Ad sales? That’s perhaps the toughest transition. Classifieds aside (they’re permanently lost anyway), newspapers are built to sell mass metro audiences to large advertisers. Sales staffs don’t drum up new business so much as they manage existing lists. Those folks aren’t likely to be able to sell entirely new kinds of advertising highly targeted marketing help for whole new populations of smaller merchants who couldn’t afford the newspaper before. Beside, such a staff doesn’t scale when you have to sell to so many new customers in networks. Build-it-and-they-will-come automated platforms don’t work; advertising still must be sold. This is why, in our models, we projected new sales forces – citizen sales – arising to sell at a local level. So for our transforming paper, I’d build networks of local sites and local sales and keep just enough of the old people to sell the big, old accounts that remain – if they can be re-educated.
Marketing is all but gone. If this newly constituted service isn’t sold by its public – if that public doesn’t collaborate with it and feel an ownership stake – then it will fail.
Now for editorial: I’ve written often about the new roles journalists will take on. As the marginal cost of information in a community falls to zero – as the internet and its tool enable communities to share much or most of what they know and need to know – then the question for journalists is how they add value and fill in gaps with reporting at the core as well as curation, community organization, and training.

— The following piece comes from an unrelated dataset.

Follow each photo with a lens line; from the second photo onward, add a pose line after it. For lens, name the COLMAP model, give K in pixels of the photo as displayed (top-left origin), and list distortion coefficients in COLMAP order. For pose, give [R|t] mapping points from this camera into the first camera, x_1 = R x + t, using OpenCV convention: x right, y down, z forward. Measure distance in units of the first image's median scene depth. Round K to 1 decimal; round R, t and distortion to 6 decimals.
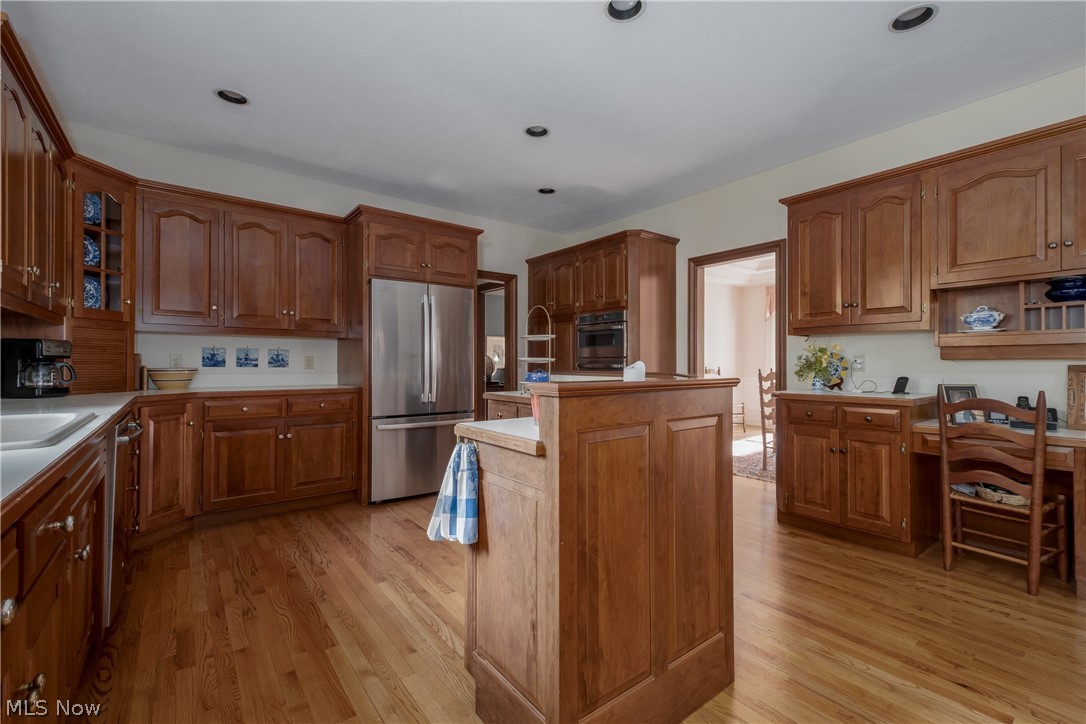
lens RADIAL K [[470.4, 0, 543.0], [0, 470.4, 362.0], [0, 0, 1]] dist [0.001535, 0.000197]
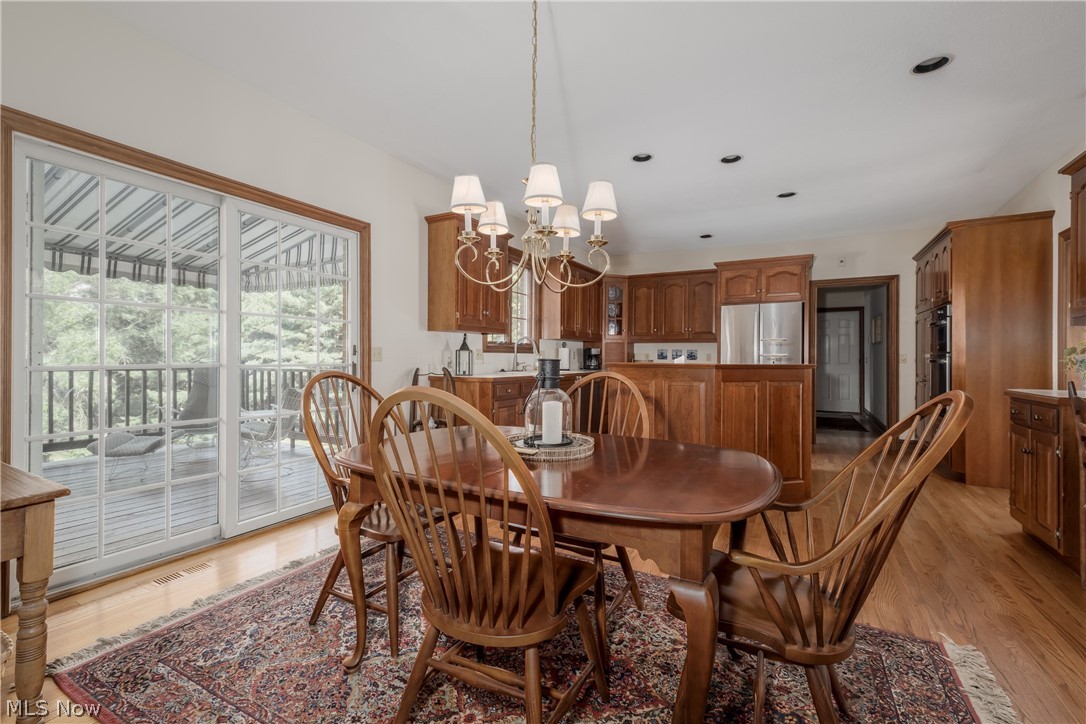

In our models, we forecast almost as many journalists as worked in the old paper newsroom, but they work for – and often own – more than a hundred companies. The core of journalists working at the new news organization is smaller.
Bankruptcy enables a newspaper company to shed its past. It can get out of contracts and leases for paper, printing plants, delivery, trucks. It can also get out of labor contracts, reducing severance costs. That is terribly painful but I fear it is as inevitable as the end of the ITU (the typesetters’ union). It offers a one-time chance to rethink, reinvent, and rebuild the company for the future. Is it better to stretch out the pain and never get anywhere? And if tough decisions and actions are not made, the likelihood that the company will die and all will be lost only increases.
The Minneapolis Star-Tribune has already come out of bankruptcy but without such a radical transformation. It, like other news companies, is taking out bricks a few at a time rather than building a new kind of company. That’s the opportunity I fear other bankrupt newspapers – Tribune Company, the Philadelphia Inquirer, the Chicago Sun-Times – are squandering. The same can be said of other industries.
To take advantage of bankruptcy, a company has to have courage and bold visions of the future. Do newspaper companies? So far, we haven’t seen evidence of it. But it is possible.
** At Craig Newmark’s good suggestion, I am going to try to summarize posts – longer ones, at least – at the top. Old fart that I was, I at first thought of this as a UK-style subhed. But then I realize that the appropriate model is to put it in a tweet. So I’ll try that.